- **Page extract**:
Content starts
Texas judge says lesbian couple can’t cohabitate

May 22, 2013

Washington Post

Texas judge says lesbian couple can’t cohabitate, cites morality clause in divorce papers

By Associated Press, Published: May 21

MCKINNEY, Texas — A judge has ruled that a North Texas lesbian couple can’t live together because of a morality clause in one of the women’s divorce papers.

The clause is common in divorce cases in Texas and other states. It prevents a divorced parent from having a romantic partner spend the night while children are in the home. If the couple marries, they can get out from under the legal provision — but that is not an option for gay couples in Texas, where such marriages aren’t recognized. [So what! A lot of contracts for home sales say the home can'nt be resold to colored people. I am sure those contracts are just as unconstitutional as the clause in these divorce cases]

The Dallas Morning News (http://dallasne.ws/16MlSUQ) reported that in a divorce hearing last month for Carolyn and Joshua Compton, Collin County District Judge John Roach Jr. enforced the terms detailed in their 2011 divorce papers. He ordered Carolyn Compton’s partner, Page Price, to move out of the home they shared with the Comptons’ two daughters, ages 10 and 13. The judge gave Price 30 days to find another place to live.

Paul Key said his client, Joshua Compton, wanted the clause enforced for his kids’ benefit. [Yea, they always claim these outrageously unjust things are "to protect the children"]

“The fact that they can’t get married in Texas is a legislative issue,” Key said. “It’s not really our issue.”

The Comptons had been married for 11 years before their split. Carolyn Compton originally filed for divorce in September 2010.
Content ends
- **Extracted material**:
Content starts
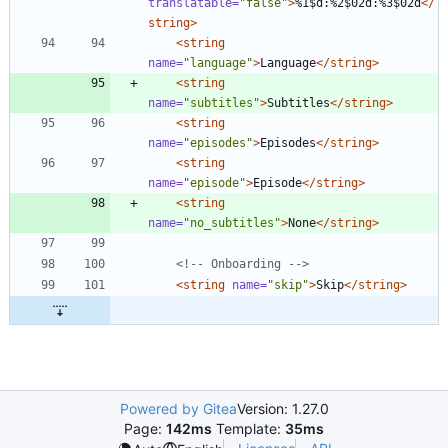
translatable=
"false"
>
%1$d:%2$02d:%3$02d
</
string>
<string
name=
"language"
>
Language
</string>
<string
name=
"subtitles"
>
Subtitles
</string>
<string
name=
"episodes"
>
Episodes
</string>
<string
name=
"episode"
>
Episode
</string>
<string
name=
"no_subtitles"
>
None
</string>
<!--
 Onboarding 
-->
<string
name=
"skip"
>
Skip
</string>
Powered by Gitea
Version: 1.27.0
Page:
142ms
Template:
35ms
Content ends
Content starts
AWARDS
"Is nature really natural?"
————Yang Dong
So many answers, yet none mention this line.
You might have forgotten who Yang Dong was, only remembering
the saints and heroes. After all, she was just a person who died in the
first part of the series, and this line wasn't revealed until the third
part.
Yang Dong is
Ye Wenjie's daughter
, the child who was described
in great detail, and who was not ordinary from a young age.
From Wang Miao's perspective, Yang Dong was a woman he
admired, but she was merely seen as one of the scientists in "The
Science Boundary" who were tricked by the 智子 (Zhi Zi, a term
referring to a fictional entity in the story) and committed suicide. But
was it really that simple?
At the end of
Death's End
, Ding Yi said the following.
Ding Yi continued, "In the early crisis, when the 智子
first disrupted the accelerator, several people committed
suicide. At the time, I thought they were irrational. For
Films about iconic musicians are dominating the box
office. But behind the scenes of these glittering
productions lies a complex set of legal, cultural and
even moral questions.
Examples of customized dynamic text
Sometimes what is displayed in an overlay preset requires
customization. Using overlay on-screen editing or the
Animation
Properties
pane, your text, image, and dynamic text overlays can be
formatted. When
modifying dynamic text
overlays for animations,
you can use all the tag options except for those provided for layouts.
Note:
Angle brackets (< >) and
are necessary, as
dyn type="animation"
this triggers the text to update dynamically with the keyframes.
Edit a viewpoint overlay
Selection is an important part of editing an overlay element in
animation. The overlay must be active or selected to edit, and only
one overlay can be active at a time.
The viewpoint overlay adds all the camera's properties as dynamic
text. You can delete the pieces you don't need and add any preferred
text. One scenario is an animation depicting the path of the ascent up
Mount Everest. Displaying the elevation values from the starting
Content ends
Content starts
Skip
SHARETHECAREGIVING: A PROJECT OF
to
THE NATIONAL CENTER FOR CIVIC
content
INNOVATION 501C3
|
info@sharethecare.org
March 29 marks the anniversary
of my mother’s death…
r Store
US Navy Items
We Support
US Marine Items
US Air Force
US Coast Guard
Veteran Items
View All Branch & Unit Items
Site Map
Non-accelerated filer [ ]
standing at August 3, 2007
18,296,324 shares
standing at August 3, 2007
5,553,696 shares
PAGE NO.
Content ends
- **Work instruction 1**: From the news report on the Texas cohabitation ruling, reproduce word for word the part that opens with the words containing "May 22, 2013" and closes with "women’s divorce papers.".
- **Work instruction 2**:
For each statement below, say yes or no according to the news report on the Texas cohabitation ruling, and quote the words from the report that settle it.
(a) The judge gave Page Price 30 days to find another place to live.
(b) The Comptons had been married for 15 years before their split.
(c) Carolyn Compton first filed for divorce in September 2010.
- **Work instruction 3**: Write the next part of the news report on the Texas cohabitation ruling, beginning after its final sentence.

- **Answer box 1**:
May 22, 2013

Washington Post

Texas judge says lesbian couple can’t cohabitate, cites morality clause in divorce papers

By Associated Press, Published: May 21

MCKINNEY, Texas — A judge has ruled that a North Texas lesbian couple can’t live together because of a morality clause in one of the women’s divorce papers.

- **Answer box 2**:
(a) Yes: "The judge gave Price 30 days to find another place to live."
(b) No: "The Comptons had been married for 11 years before their split."
(c) Yes: "Carolyn Compton originally filed for divorce in September 2010."

- **Answer box 3**:
Roach said the clause doesn’t target same-sex couples, adding that the language is gender neutral.

“It’s a general provision for the benefit of the children,” the judge said.

Price and Carolyn Compton said in a statement that they believe the clause is unconstitutional. But they also said they would comply with the order “even though it will be disruptive to their family and has the potential of being harmful to the children.”

They also said in the statement that the clause “is a burden on parents, regardless of their sexual orientation, that takes away and unreasonably limits their ability to make parental decisions of whom their children may be around and unreasonably limits what the United State Supreme Court has identified as the liberty of thought, belief and expression.”

They are considering whether to file an appeal.

In Collin County, the clause is part of the standing orders that apply to every divorce case filed and remains in force while the divorce is pending. In the case of the Comptons’ divorce, the clause was also added to their final divorce decree. It has no expiration date.